■ Problem requirements: Please read the records below and return each line holding the string "dasharray".

━━━━

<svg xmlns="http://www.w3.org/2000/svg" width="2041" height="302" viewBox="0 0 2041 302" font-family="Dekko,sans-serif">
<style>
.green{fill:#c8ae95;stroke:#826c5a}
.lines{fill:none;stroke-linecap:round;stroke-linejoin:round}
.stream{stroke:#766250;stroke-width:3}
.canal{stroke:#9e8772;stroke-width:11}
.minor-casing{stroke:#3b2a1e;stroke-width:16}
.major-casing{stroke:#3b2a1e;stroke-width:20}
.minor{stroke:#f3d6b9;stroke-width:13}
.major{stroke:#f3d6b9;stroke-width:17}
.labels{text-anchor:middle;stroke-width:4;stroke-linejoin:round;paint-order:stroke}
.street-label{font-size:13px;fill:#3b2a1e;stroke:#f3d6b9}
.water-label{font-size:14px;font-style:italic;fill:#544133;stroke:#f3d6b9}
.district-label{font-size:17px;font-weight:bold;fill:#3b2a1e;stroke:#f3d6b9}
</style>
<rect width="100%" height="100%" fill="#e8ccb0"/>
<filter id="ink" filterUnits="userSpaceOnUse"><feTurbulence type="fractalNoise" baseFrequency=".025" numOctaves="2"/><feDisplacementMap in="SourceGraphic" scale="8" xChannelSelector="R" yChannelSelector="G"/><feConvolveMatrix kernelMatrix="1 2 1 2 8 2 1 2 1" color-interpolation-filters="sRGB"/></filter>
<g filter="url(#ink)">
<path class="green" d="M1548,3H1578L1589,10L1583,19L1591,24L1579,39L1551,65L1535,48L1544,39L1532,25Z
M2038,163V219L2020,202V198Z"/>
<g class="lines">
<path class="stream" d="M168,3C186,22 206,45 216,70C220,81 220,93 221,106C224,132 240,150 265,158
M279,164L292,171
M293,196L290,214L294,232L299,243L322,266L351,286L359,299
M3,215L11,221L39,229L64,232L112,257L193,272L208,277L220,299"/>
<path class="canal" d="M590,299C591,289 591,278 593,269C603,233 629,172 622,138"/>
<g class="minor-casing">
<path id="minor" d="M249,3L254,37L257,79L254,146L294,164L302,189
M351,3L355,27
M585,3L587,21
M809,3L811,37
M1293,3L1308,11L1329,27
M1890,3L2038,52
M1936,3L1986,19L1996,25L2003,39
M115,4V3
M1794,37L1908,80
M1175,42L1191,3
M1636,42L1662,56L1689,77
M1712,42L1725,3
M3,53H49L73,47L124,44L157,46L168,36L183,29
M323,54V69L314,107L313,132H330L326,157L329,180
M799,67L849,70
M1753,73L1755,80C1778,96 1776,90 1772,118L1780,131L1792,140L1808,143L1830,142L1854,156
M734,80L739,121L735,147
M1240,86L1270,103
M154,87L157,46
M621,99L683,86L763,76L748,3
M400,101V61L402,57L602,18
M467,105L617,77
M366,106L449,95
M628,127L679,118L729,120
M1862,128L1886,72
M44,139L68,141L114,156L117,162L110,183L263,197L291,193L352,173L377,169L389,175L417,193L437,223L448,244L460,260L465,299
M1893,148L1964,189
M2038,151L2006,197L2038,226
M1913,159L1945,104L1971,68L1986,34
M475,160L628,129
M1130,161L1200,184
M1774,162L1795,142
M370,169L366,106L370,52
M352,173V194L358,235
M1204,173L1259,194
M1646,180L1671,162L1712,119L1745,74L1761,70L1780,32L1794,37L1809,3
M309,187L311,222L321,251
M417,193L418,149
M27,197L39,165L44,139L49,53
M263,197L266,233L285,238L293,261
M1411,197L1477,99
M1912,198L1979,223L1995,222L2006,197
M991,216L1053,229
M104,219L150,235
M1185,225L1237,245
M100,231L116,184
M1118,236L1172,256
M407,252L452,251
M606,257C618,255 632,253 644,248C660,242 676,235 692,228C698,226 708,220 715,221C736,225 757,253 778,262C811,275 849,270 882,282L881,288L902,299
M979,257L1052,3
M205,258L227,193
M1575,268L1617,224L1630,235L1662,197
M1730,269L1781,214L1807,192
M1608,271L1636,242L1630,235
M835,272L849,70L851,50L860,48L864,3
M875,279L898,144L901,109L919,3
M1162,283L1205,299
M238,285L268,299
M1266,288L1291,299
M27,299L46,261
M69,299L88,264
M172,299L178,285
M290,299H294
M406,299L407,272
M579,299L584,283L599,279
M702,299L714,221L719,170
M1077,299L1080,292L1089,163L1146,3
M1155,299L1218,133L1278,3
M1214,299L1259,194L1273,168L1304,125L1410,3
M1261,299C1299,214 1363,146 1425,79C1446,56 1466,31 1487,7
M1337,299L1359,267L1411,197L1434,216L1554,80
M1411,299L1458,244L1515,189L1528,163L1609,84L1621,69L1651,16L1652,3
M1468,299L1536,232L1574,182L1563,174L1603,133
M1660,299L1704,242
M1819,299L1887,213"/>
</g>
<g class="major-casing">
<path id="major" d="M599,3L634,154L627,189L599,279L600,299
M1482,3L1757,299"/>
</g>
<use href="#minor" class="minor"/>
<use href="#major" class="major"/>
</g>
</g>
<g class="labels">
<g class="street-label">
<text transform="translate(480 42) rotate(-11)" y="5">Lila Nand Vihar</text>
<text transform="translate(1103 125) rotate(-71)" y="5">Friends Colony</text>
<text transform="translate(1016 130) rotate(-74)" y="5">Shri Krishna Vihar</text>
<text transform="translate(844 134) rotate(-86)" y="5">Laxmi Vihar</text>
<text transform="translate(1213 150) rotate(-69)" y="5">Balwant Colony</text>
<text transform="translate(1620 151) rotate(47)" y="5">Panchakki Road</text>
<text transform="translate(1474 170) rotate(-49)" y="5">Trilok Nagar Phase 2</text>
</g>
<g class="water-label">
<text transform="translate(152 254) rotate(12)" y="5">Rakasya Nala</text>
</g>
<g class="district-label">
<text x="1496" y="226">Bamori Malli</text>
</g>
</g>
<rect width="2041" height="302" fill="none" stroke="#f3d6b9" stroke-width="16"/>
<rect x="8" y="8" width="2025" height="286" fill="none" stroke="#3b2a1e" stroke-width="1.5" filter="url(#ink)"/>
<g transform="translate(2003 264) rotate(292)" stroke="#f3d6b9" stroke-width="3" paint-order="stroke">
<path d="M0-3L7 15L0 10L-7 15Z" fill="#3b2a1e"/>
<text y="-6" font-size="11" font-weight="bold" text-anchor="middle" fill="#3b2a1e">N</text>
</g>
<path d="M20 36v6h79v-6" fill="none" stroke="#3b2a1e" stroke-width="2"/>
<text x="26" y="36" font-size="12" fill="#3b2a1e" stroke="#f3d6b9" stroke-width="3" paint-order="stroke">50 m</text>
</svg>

━━━━

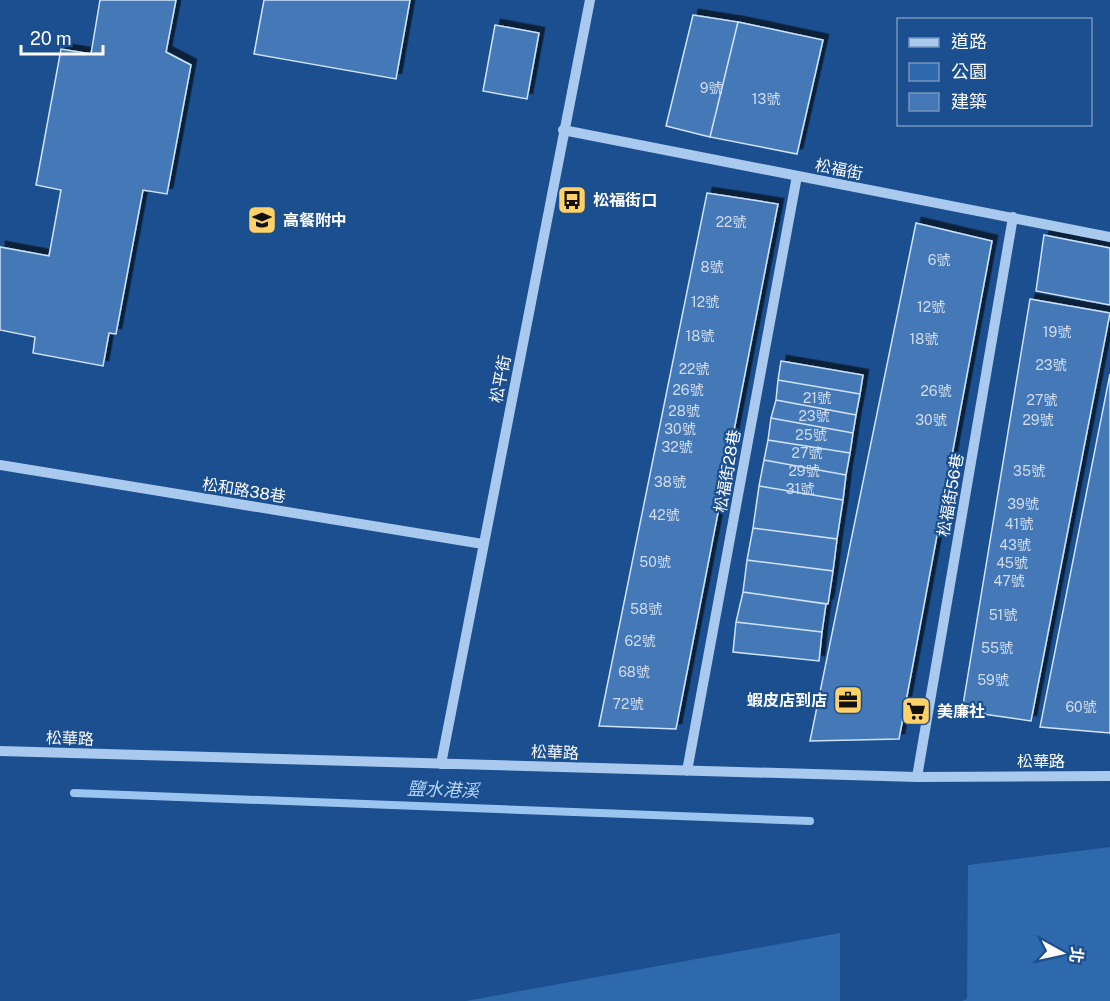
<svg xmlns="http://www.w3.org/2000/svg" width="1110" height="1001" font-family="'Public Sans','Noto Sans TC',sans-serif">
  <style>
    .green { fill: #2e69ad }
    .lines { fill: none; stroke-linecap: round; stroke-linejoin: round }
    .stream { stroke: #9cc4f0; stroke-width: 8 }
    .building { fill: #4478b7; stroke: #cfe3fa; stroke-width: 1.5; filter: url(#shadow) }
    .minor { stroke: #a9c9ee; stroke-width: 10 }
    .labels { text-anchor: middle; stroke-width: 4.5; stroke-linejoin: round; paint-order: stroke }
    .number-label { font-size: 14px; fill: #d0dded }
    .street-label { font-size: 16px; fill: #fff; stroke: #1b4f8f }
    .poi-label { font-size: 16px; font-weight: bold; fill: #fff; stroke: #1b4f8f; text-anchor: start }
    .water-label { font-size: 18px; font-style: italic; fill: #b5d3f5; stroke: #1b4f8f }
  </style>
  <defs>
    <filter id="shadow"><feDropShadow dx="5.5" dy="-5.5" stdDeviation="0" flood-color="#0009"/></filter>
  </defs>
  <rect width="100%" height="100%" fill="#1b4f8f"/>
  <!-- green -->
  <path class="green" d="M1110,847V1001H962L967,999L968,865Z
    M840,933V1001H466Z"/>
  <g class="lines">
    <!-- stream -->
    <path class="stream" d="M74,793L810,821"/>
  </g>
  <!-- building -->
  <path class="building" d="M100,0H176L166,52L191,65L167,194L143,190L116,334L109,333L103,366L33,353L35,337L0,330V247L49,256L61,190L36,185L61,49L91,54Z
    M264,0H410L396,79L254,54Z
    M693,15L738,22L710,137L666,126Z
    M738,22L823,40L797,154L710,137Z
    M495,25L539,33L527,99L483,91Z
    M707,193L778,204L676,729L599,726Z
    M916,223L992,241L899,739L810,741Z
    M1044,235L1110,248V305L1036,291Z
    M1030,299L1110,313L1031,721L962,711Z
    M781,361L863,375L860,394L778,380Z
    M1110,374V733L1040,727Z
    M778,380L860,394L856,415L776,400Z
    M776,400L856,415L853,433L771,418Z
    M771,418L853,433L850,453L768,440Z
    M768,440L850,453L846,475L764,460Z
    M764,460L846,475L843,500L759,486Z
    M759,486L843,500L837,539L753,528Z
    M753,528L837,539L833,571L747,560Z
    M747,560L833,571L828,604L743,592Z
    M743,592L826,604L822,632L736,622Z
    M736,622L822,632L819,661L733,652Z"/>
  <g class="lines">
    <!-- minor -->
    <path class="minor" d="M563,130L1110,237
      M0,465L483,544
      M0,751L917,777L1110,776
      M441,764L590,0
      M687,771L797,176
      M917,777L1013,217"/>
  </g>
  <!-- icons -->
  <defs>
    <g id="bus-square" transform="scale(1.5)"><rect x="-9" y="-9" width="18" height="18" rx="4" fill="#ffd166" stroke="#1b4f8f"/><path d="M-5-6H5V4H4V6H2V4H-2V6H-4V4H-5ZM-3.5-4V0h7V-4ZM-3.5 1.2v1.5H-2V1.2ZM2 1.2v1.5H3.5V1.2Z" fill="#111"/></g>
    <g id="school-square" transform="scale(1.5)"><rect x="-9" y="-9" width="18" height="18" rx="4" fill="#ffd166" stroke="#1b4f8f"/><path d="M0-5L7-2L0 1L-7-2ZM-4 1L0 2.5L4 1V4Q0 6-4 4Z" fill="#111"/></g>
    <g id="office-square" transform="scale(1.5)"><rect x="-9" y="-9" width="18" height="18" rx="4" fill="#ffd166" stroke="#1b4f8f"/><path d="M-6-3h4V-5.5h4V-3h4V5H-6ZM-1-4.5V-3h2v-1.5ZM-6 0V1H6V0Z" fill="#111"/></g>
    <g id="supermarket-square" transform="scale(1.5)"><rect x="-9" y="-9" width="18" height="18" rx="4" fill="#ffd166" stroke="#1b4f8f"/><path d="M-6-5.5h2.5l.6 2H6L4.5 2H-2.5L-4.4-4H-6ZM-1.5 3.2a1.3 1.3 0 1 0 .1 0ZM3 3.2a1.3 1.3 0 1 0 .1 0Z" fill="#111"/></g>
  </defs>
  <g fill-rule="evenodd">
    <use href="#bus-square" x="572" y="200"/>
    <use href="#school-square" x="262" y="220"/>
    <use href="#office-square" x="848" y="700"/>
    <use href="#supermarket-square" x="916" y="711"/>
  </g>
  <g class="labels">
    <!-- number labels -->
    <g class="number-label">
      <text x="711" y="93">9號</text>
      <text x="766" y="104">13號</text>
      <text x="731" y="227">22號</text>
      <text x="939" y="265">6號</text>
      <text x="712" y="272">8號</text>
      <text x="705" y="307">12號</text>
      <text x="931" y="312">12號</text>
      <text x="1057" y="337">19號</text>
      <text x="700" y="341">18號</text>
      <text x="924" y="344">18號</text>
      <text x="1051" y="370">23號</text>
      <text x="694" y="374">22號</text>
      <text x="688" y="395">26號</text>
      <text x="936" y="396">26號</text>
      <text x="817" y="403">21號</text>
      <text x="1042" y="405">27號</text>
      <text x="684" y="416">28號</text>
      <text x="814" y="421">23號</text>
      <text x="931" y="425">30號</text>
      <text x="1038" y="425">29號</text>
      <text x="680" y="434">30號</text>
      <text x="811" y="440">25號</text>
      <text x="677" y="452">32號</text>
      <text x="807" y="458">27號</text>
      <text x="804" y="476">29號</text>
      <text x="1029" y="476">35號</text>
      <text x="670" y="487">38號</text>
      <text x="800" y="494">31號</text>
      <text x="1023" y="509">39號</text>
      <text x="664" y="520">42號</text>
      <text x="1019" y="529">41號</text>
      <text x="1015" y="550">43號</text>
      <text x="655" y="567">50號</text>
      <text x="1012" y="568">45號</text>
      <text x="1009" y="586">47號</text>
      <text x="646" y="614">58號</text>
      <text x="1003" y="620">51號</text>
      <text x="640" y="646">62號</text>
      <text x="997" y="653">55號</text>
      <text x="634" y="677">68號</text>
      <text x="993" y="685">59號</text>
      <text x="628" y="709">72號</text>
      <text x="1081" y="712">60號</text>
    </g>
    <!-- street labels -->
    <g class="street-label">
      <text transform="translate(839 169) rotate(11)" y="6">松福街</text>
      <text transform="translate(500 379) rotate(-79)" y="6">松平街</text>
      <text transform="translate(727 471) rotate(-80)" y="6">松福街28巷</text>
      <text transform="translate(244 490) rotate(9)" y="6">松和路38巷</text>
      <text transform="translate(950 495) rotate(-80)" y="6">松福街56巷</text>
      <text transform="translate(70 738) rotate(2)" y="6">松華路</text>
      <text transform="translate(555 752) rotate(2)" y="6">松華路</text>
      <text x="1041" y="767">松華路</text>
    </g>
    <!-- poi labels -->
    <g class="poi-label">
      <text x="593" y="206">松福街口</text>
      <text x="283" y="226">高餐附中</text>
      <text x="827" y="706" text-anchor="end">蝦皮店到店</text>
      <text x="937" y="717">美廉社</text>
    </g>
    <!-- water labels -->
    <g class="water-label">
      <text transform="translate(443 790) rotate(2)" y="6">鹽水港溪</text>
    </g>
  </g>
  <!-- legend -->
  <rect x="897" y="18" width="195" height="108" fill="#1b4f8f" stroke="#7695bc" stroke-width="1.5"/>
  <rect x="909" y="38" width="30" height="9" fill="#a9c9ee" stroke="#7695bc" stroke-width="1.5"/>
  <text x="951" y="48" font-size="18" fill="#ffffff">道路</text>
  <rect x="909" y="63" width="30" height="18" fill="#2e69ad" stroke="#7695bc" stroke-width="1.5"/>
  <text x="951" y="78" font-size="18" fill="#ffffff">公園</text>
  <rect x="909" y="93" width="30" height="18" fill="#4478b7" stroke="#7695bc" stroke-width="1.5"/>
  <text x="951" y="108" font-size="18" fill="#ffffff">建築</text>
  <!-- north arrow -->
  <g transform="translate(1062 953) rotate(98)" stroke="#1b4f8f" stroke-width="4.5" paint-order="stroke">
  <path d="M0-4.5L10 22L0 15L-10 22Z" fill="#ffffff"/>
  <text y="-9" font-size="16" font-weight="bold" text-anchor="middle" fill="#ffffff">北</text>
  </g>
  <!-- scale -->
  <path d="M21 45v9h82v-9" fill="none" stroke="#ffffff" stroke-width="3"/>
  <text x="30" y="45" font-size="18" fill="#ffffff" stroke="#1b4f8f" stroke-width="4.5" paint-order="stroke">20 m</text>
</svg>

━━━━

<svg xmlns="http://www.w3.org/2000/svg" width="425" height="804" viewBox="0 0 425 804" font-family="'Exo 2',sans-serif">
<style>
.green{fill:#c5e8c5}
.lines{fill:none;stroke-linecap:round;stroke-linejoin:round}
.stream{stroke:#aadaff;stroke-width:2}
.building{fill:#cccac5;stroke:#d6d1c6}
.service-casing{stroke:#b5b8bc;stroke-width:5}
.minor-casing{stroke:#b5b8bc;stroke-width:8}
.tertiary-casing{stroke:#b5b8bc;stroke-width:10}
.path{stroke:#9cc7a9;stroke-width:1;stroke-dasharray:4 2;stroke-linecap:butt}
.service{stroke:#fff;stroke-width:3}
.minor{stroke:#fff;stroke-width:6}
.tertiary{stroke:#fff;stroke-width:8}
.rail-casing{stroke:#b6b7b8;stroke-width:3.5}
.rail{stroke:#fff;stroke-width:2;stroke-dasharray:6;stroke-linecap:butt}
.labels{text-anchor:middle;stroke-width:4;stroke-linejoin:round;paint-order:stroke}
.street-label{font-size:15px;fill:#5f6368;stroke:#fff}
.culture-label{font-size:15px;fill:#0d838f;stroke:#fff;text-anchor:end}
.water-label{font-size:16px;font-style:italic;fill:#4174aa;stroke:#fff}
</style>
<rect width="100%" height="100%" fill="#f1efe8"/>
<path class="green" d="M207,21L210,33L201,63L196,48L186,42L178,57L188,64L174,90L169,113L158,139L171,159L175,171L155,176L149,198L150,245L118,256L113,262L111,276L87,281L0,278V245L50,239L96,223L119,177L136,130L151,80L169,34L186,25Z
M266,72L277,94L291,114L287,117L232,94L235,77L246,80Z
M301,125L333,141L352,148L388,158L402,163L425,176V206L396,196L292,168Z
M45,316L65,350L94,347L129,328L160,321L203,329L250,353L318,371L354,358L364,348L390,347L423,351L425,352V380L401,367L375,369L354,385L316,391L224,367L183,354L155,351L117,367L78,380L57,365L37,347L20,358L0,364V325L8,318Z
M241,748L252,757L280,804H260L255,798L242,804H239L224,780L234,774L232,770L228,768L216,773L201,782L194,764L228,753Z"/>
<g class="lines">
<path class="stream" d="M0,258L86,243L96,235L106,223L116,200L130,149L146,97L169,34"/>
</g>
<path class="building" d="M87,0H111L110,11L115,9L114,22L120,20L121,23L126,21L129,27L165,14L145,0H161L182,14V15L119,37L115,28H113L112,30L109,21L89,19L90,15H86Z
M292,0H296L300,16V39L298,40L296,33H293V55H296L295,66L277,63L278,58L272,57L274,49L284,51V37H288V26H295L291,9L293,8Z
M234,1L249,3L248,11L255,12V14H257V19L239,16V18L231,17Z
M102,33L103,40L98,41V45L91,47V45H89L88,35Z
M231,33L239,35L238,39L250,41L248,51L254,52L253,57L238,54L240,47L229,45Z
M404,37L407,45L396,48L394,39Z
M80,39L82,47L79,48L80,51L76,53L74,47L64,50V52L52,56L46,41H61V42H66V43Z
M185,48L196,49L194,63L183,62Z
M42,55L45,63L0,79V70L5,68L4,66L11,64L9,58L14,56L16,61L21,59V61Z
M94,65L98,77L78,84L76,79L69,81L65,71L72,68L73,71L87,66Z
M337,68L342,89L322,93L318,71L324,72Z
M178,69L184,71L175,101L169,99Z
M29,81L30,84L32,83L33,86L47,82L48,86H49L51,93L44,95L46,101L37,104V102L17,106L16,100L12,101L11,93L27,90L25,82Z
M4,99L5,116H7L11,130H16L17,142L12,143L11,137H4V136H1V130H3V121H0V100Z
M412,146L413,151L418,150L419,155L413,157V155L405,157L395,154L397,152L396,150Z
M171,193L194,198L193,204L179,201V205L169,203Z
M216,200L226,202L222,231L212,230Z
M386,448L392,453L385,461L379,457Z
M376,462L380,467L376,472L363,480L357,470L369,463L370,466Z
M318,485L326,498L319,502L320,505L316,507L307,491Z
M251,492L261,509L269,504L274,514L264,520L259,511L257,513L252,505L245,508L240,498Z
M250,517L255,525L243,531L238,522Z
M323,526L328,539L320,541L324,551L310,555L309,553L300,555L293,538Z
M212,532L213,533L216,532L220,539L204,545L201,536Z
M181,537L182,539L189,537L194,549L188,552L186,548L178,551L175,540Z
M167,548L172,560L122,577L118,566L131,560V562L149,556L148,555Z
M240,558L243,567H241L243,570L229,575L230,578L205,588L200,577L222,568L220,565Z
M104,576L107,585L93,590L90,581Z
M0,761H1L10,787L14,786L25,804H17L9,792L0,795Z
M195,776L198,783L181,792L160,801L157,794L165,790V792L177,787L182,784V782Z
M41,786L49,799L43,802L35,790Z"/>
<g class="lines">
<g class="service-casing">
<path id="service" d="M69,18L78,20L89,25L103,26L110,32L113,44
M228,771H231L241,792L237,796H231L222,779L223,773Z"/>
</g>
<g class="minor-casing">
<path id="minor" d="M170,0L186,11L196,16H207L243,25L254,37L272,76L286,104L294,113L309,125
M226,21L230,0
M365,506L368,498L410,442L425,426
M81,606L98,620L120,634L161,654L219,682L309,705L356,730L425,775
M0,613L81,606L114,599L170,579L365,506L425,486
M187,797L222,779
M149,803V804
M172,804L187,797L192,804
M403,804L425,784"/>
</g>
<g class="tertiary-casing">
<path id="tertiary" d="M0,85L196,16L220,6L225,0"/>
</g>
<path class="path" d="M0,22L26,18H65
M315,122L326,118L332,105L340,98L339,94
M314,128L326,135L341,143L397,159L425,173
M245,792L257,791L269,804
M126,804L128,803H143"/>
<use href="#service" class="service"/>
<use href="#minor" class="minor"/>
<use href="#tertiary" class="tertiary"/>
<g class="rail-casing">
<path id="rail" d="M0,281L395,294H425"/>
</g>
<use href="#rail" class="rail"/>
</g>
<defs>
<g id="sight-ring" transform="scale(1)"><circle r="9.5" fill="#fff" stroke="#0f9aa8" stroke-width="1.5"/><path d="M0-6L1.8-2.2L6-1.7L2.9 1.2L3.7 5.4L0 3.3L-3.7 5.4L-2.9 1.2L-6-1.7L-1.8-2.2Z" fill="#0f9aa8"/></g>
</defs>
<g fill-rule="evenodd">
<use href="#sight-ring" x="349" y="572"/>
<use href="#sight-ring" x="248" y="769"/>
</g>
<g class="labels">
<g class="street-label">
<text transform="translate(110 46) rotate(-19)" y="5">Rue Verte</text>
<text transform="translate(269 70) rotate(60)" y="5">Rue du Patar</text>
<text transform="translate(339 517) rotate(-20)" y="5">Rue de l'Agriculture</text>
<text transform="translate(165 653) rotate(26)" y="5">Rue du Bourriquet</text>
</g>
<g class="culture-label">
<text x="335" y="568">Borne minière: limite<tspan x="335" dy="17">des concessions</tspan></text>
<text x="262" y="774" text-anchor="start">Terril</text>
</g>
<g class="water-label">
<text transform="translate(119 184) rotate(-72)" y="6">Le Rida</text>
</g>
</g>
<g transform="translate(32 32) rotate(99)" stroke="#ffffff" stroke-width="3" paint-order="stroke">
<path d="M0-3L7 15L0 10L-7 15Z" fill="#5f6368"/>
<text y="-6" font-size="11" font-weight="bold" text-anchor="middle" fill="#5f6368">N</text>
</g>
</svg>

━━━━

■ Solution:
.path{stroke:#9cc7a9;stroke-width:1;stroke-dasharray:4 2;stroke-linecap:butt}
.rail{stroke:#fff;stroke-width:2;stroke-dasharray:6;stroke-linecap:butt}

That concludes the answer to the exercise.